- _SUPPLIED MATERIAL_
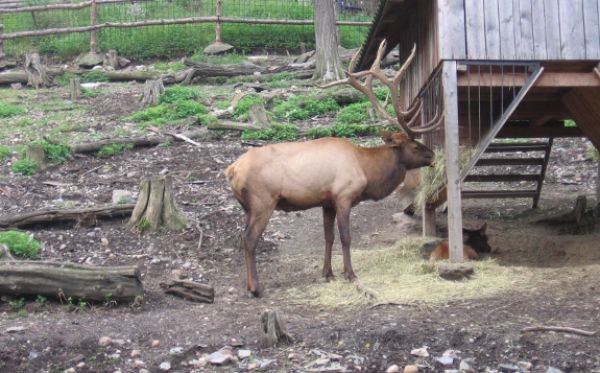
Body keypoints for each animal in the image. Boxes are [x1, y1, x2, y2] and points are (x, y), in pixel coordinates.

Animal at [227, 40, 442, 296]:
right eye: (415, 145)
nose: (433, 155)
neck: (366, 170)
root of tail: (231, 171)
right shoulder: (343, 195)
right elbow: (346, 237)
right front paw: (350, 274)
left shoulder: (326, 202)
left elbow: (328, 236)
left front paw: (327, 273)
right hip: (263, 201)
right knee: (249, 239)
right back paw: (255, 288)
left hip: (247, 207)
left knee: (243, 236)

- _ABOUT THIS TASK_
The line that contains "right hip: (263, 201)", the final line of the listing, and every line between them are to be retyped exactly; nothing else.

- _TASK ANSWER_
right hip: (263, 201)
right knee: (249, 239)
right back paw: (255, 288)
left hip: (247, 207)
left knee: (243, 236)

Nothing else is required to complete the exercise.